3-) YHGK, T: 11.11.2009, E: 2009/14-456, K: 2009/496:
“… Sözleşme hukukuna egemen olan sözleşmeye bağlılık (Ahde Vefa - Pacta Sund Servanda) ilkesine göre, sözleşme yapıldığı andaki gibi uygulanmalıdır. Sözleşme koşulları borçlu için sonradan ağırlaşmış, kararlaştırılan edimler dengesi sonradan çıkan olaylar nedeniyle değişmiş olsa bile, borçlu sözleşmedeki edimini aynen ifa etmelidir. Ancak, sözleşme … yapıldığında karşılıklı edimler arasında olan denge sonradan şartların olağanüstü değişmesiyle büyük ölçüde tarafların biri aleyhine katlanılamayacak derecede bozulabilir. İşte bu durumda sözleşmeye bağlılık ve sözleşme adaleti ilkeleri arasında bir çelişki hasıl olur ve artık bu ilkeye sıkı sıkıya bağlı kalmak adalet, hakkaniyet ve objektif hüsnüniyet (TMK m. 4, 2) kaidelerine aykırı bir durum yaratır hale gelir. Hukukta bu zıtlık (Clausula Rebus Sic Stantibus -Beklenmeyen Hal Şartı) sözleşmenin değişen şartlara uydurulması ilkesi ile giderilmeye çalışılmaktadır. Tarafların iradelerini etkileyip sözleşmeyi yapmalarına neden olan şartlar daha sonra önemli surette değişmişse artık taraflar o akitle bağlı tutulamazlar, değişen koşullar karşısında TMK’nın 2. maddesi uyarınca sözleşmenin yeniden düzenlenmesi imkanı hasıl olur…”

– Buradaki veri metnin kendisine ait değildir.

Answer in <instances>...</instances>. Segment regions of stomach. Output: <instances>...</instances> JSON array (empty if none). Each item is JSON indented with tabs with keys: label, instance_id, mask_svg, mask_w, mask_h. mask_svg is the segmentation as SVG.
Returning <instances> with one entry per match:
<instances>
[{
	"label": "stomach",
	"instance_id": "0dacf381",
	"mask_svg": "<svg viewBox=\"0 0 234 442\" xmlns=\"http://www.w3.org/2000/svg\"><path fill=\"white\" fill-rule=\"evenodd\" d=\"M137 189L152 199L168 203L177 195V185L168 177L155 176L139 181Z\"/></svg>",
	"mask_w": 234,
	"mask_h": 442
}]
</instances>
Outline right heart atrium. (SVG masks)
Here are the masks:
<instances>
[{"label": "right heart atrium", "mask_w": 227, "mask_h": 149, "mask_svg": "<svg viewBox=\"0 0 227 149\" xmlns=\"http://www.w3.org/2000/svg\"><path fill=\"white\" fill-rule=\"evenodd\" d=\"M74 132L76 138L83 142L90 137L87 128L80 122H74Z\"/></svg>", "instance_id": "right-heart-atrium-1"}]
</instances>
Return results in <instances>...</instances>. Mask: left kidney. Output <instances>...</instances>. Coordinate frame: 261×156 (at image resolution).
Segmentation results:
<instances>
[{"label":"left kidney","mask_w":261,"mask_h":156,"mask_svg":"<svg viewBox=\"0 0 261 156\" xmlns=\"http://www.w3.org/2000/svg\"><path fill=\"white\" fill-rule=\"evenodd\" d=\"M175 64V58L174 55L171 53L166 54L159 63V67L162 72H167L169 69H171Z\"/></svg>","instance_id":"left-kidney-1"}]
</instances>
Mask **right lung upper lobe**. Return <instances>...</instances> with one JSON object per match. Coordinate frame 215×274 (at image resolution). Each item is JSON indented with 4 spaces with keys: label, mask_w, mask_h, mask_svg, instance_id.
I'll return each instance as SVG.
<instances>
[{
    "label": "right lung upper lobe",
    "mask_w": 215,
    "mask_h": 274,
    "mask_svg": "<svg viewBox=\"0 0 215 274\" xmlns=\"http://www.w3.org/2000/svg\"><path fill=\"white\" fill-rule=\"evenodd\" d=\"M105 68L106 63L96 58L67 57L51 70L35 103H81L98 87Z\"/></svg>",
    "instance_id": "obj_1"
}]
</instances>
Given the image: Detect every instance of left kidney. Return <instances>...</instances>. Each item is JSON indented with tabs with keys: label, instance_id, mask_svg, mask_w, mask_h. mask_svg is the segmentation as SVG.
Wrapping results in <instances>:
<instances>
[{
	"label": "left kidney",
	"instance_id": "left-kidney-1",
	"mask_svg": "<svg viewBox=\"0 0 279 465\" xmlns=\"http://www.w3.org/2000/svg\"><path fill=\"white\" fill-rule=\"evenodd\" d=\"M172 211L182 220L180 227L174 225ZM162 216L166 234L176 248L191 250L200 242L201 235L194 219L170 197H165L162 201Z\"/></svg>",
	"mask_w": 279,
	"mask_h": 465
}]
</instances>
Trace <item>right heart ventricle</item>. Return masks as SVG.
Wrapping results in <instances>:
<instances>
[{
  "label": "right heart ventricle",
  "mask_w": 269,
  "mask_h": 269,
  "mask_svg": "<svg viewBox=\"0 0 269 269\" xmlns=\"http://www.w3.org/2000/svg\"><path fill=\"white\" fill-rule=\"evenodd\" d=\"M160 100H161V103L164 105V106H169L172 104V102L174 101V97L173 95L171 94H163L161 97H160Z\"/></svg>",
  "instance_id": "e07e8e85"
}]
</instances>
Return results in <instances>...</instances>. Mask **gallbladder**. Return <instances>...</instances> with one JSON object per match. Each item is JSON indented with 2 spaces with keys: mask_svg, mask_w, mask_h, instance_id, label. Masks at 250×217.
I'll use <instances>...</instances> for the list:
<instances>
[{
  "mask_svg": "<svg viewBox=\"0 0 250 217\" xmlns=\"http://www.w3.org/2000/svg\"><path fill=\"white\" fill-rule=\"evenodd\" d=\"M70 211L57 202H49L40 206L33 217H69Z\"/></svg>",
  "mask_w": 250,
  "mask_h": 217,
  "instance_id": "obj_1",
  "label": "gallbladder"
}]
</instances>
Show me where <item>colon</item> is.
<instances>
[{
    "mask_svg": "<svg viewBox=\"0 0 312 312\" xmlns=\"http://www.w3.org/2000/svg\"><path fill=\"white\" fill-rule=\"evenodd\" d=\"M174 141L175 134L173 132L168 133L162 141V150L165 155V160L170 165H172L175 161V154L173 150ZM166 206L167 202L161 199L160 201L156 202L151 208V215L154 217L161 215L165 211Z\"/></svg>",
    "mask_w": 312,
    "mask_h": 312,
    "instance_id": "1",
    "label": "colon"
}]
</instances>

4-) YHGK, T: 08.12.2004, E: 2004/14-610, K: 2004/656:
“… Taşınmaz mal satış vaadi sözleşmesinden doğan davalar için özel bir zamanaşımı süresi öngörülmediğinden, Borçlar Kanunun 125. maddesi gereğince on yıllık zamanaşımı süresi uygulanır ve bu süre sözleşmenin ifa olanağının doğmasından sonra işlemeye başlar. Ancak, satışı vaat edilen taşınmaz, sözleşme ile veya fiilen satış vaadini kabul eden kişiye, yani vaat alacaklısına teslim edilmiş ise, on yıllık zamanaşımı süresi geçtikten sonra açılan davalarda, zamanaşımı savunması Medeni Kanunun 2. maddesi uyarınca iyiniyet kuralları ile bağdaşmayacağından dinlenmez. …”
5-) YHGK, T: 28.01.2004, E: 2004/6-50, K: 2004/38:
“… Medeni Kanunun 2.maddesi hukuk sistemimiz bakımından çok önemli iki prensibi açıklar. Bunlardan birincisi, her somut olayda hakların kullanılmasının kapsam ve içeriğini sınırlayan “objektif iyi niyet” ikincisi ise, hakların kötü kullanılmasının sonucunu gösteren ve bunun hukuk tarafından korunmayacağını bildiren “hakkın kötüye kullanımı yasağı”dır.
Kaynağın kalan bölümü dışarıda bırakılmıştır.